PROVIDED TEXT Start Marker

Private capital has become the dominant growth engine of global portfolios, now exceeding public equity issuance in most developed markets. Yet beneath reported valuations lies a growing mismatch between perceived and actual liquidity. As macro volatility persists, this illusion is becoming a core financial risk rather than a structural inconvenience.

The rise of synthetic liquidity

Global private market assets surpassed USD 14.8 trillion in 2025 (Preqin, Dec 2025), fuelled by long-duration capital, continuation vehicles, and NAV-based lending. These structures create the appearance of liquidity without genuine exit optionality. During 2023–2025, secondary transaction volumes rose sharply, yet discounts widened to 15–30% in stressed vintages (Jefferies, 2025), revealing the fragility beneath headline liquidity claims.

Valuations lag risk reality

Private asset valuations adjust slowly by design. During the 2022–2024 tightening cycle, public equities repriced by over 20%, while private equity valuations fell less than 8% on average (Cambridge Associates, 2025). This divergence masked risk concentration, delayed loss recognition, and encouraged over-allocation precisely as financing costs and refinancing risks escalated.

PROVIDED TEXT End Marker

(TASKS):
**A)** In the passage on private market liquidity, write out the part that begins with the words containing "Global private market" and ends with "refinancing risks escalated.".
**B)** Extend the article on private capital and the illusion of liquidity, picking up where it stops.

RECORDS SUPPLIED Start Marker

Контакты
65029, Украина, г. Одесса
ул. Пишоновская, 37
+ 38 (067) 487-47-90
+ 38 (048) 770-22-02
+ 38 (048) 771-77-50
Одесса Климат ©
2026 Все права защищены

RECORDS SUPPLIED End Marker

(RESULTS):
**A)**
Global private market assets surpassed USD 14.8 trillion in 2025 (Preqin, Dec 2025), fuelled by long-duration capital, continuation vehicles, and NAV-based lending. These structures create the appearance of liquidity without genuine exit optionality. During 2023–2025, secondary transaction volumes rose sharply, yet discounts widened to 15–30% in stressed vintages (Jefferies, 2025), revealing the fragility beneath headline liquidity claims.

Valuations lag risk reality

Private asset valuations adjust slowly by design. During the 2022–2024 tightening cycle, public equities repriced by over 20%, while private equity valuations fell less than 8% on average (Cambridge Associates, 2025). This divergence masked risk concentration, delayed loss recognition, and encouraged over-allocation precisely as financing costs and refinancing risks escalated.

**B)**
Funding stress and forced selling

Liquidity stress now emerges from the liability side. Rising margin requirements, capital calls, and covenant breaches force asset sales at inopportune moments. In 2024 alone, over 40% of private equity-backed companies faced refinancing under materially worse terms (S&P Global, 2025). When liquidity is needed most, it is least available.

Staying ahead: rethinking liquidity as a system

Leading institutions are reframing liquidity not as an asset feature, but as a portfolio system property. This means stress-testing capital calls, modelling secondary exit haircuts, and aligning liabilities with true cash-generation capacity. In permanent volatility, liquidity realism is no longer conservative — it is strategic.